A third point of potential failure is that genome-sequencing is cost-intensive. If a laboratory doesn’t have enough samples to sequence together, in one go, it may not be able to sequence even what it does have. “There are cheaper ways of doing it,” Mishra said, “but that is not always feasible.”

This correspondent’s RTI query had also sought the number of samples that each lab had received, by month. But the NCDC denied a response and only shared the cumulative number of samples sequenced.

‘No such information’

Then, of course, is the issue of the amount of time between the moment a sample is dispatched and when a laboratory finishes sequencing it. In response to a question in the Rajya Sabha on July 27, 2021, Union health minister Mansukh Mandaviya said it was 7-10 days. But the unnamed scientist quoted above said it is typically close to a month.

Curiously, when this correspondent asked NCDC through the RTI application about the dispatch-to-sequence time, its reply was: “No such information is available with NCDC.”

To be clear, the NCDC is the nodal facility for the genome-sequencing consortium, and also falls under the Union health ministry. So while the health minister has a figure for the dispatch-to-sequence time, the NCDC has said it does not.

Its claimed ignorance didn’t end there. Another important aspect of sequencing is the task of identifying the viral material’s lineage. For example, the omicron variant has the Pango lineage designation of B.1.1.529, which means it is a descendant of the B.1 strain.

Also read: This Is What We Know So Far About the Omicron Variant

NCDC director Sujeet Kumar Singh. Photo: NCDC

In his August 5 statement, the NCDC director had also said one should be mindful of the possibility that INSACOG could have sequenced more genomes than it has discussed in the public domain. That is, what they have announced is only what they have finished analysing fully, and not what they have sequenced.

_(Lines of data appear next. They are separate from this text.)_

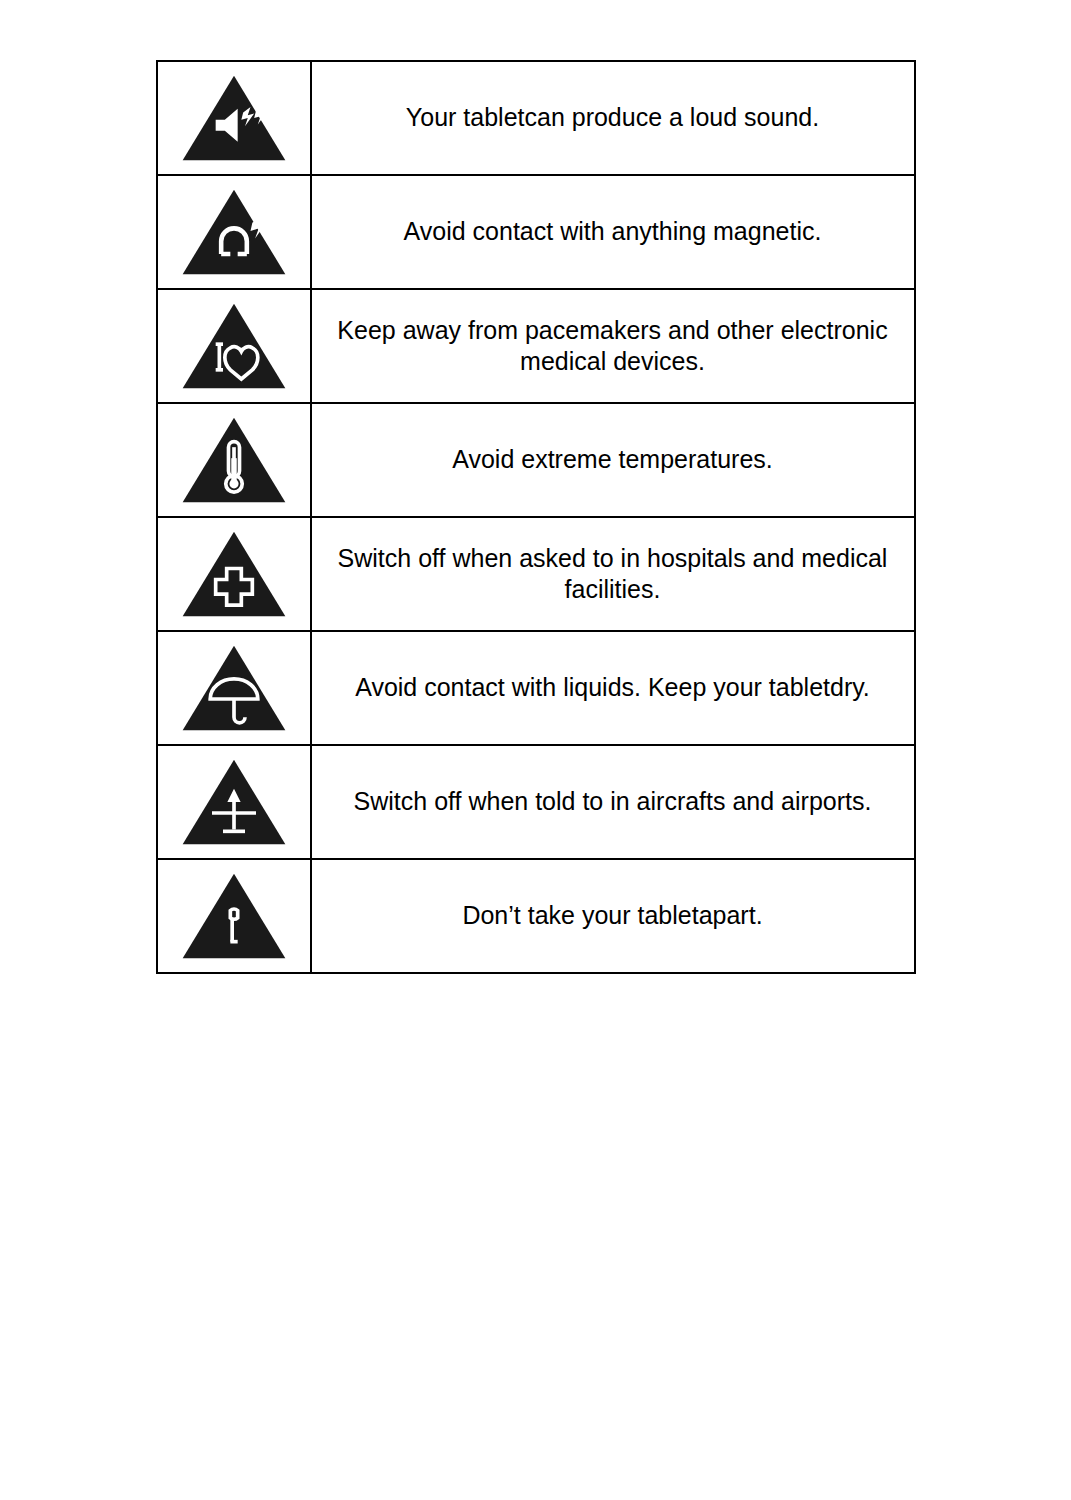| | Your tabletcan produce a loud sound. |
| | Avoid contact with anything magnetic. |
| | Keep away from pacemakers and other electronic medical devices. |
| | Avoid extreme temperatures. |
| | Switch off when asked to in hospitals and medical facilities. |
| | Avoid contact with liquids. Keep your tabletdry. |
| | Switch off when told to in aircrafts and airports. |
| | Don’t take your tabletapart. |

So can all INSACOG laboratories perform this lineage-assignment analysis? And how much time does it take to go from sequencing to analysis?

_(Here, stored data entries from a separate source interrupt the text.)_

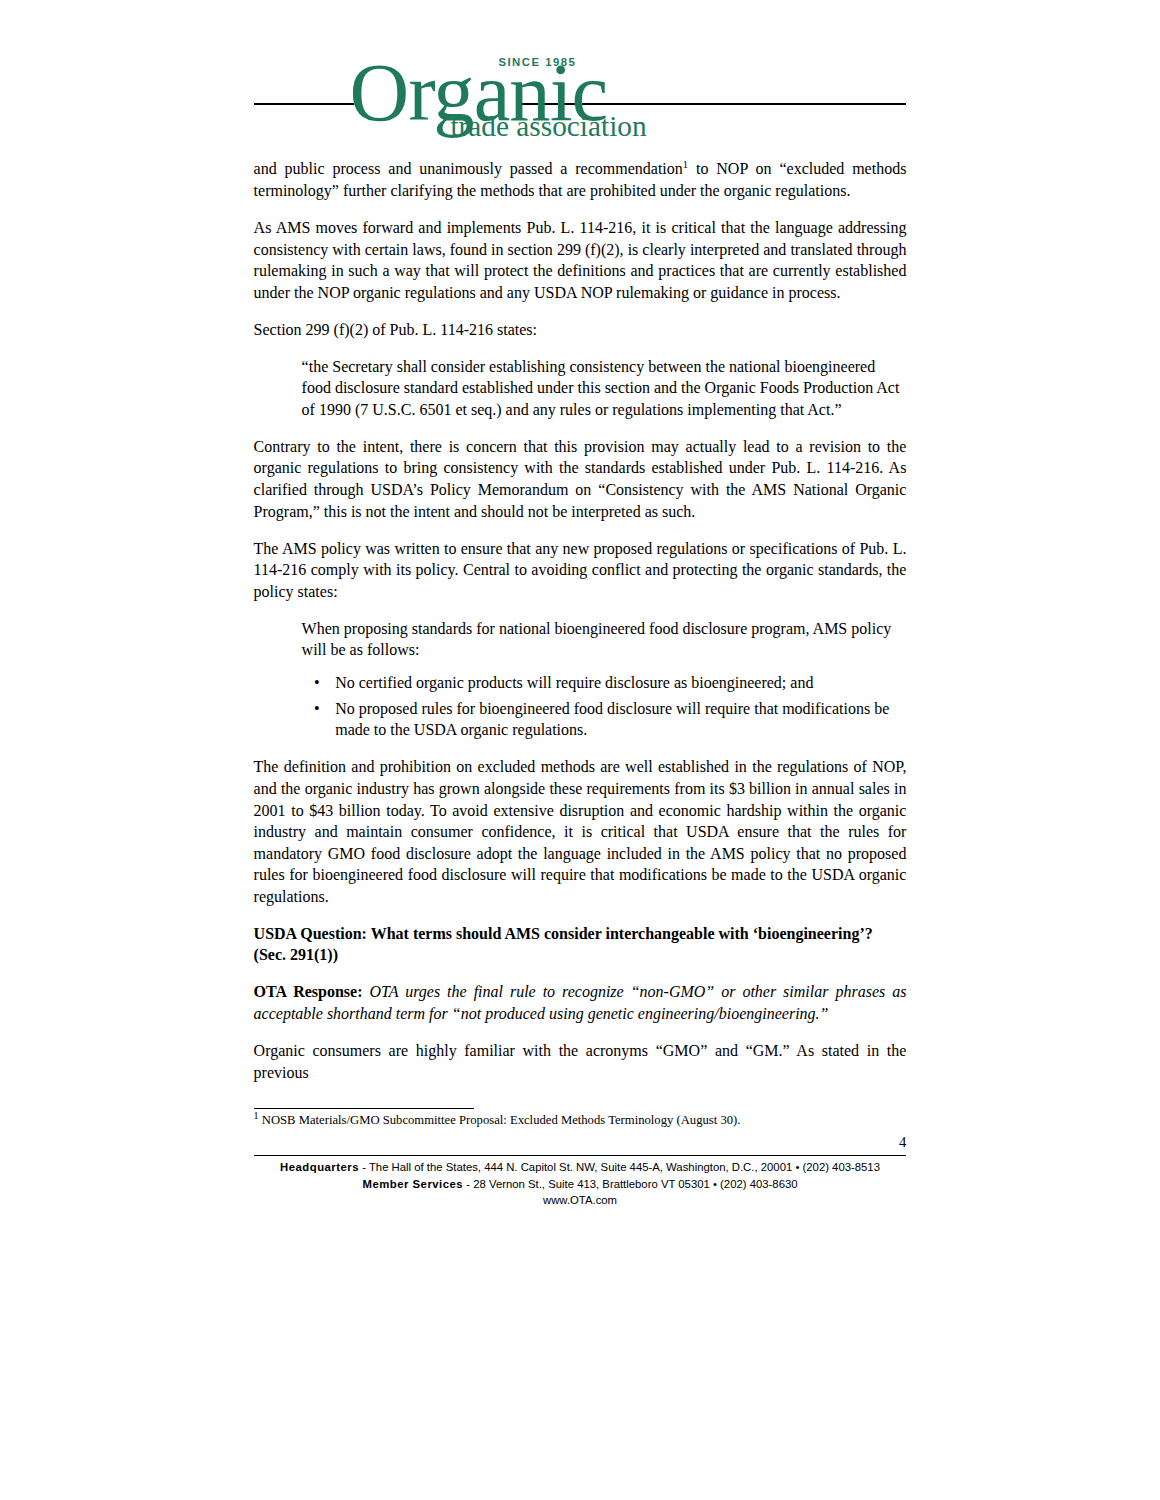Organic
SINCE 1985
trade association
and public process and unanimously passed a recommendation1 to NOP on “excluded methods terminology” further clarifying the methods that are prohibited under the organic regulations.
As AMS moves forward and implements Pub. L. 114-216, it is critical that the language addressing consistency with certain laws, found in section 299 (f)(2), is clearly interpreted and translated through rulemaking in such a way that will protect the definitions and practices that are currently established under the NOP organic regulations and any USDA NOP rulemaking or guidance in process.
Section 299 (f)(2) of Pub. L. 114-216 states:
“the Secretary shall consider establishing consistency between the national bioengineered food disclosure standard established under this section and the Organic Foods Production Act of 1990 (7 U.S.C. 6501 et seq.) and any rules or regulations implementing that Act.”
Contrary to the intent, there is concern that this provision may actually lead to a revision to the organic regulations to bring consistency with the standards established under Pub. L. 114-216. As clarified through USDA’s Policy Memorandum on “Consistency with the AMS National Organic Program,” this is not the intent and should not be interpreted as such.
The AMS policy was written to ensure that any new proposed regulations or specifications of Pub. L. 114-216 comply with its policy. Central to avoiding conflict and protecting the organic standards, the policy states:
When proposing standards for national bioengineered food disclosure program, AMS policy will be as follows:
No certified organic products will require disclosure as bioengineered; and
No proposed rules for bioengineered food disclosure will require that modifications be made to the USDA organic regulations.
The definition and prohibition on excluded methods are well established in the regulations of NOP, and the organic industry has grown alongside these requirements from its $3 billion in annual sales in 2001 to $43 billion today. To avoid extensive disruption and economic hardship within the organic industry and maintain consumer confidence, it is critical that USDA ensure that the rules for mandatory GMO food disclosure adopt the language included in the AMS policy that no proposed rules for bioengineered food disclosure will require that modifications be made to the USDA organic regulations.
USDA Question: What terms should AMS consider interchangeable with ‘bioengineering’? (Sec. 291(1))
OTA Response: OTA urges the final rule to recognize “non-GMO” or other similar phrases as acceptable shorthand term for “not produced using genetic engineering/bioengineering.”
Organic consumers are highly familiar with the acronyms “GMO” and “GM.” As stated in the previous
1 NOSB Materials/GMO Subcommittee Proposal: Excluded Methods Terminology (August 30).
4
Headquarters - The Hall of the States, 444 N. Capitol St. NW, Suite 445-A, Washington, D.C., 20001 • (202) 403-8513
Member Services - 28 Vernon St., Suite 413, Brattleboro VT 05301 • (202) 403-8630
www.OTA.com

On both counts, the NCDC said: “No such information is available with NCDC.”

Finally, the NCDC also said it didn’t have information about the amount of money allocated to INSACOG.

This reporter filed the first appeal to the NCDC’s replies that only partly answered the questions or not at all. The response to the appeal arrived on November 8, denying more information: “The information provided was appropriate, as per the availability in this office, which is as per the provisions of RTI Act, 2005. The appeal is thus disposed of.”

Dismal numbers

Relative to other countries, India’s genome-sequencing performance remains dismal. According to GISAID, India had shared 81,791 sequences to the GISAID database as of November 29 – making up only 0.21% of the sequences from all contributors. And since March, India hasn’t been able to better its record of sequencing only 1% of all samples generated in the country.

In contrast, the UK has one of the most advanced genome-sequencing systems in the world and has shared 12% of all genomes on GISAID. Denmark is at the top with 46% and Kyrgyzstan is at the bottom with 0.008%.

Sharing genome data on the GISAID platform is important because doing so allows the global scientific community to understand how the virus is changing in different parts of the world.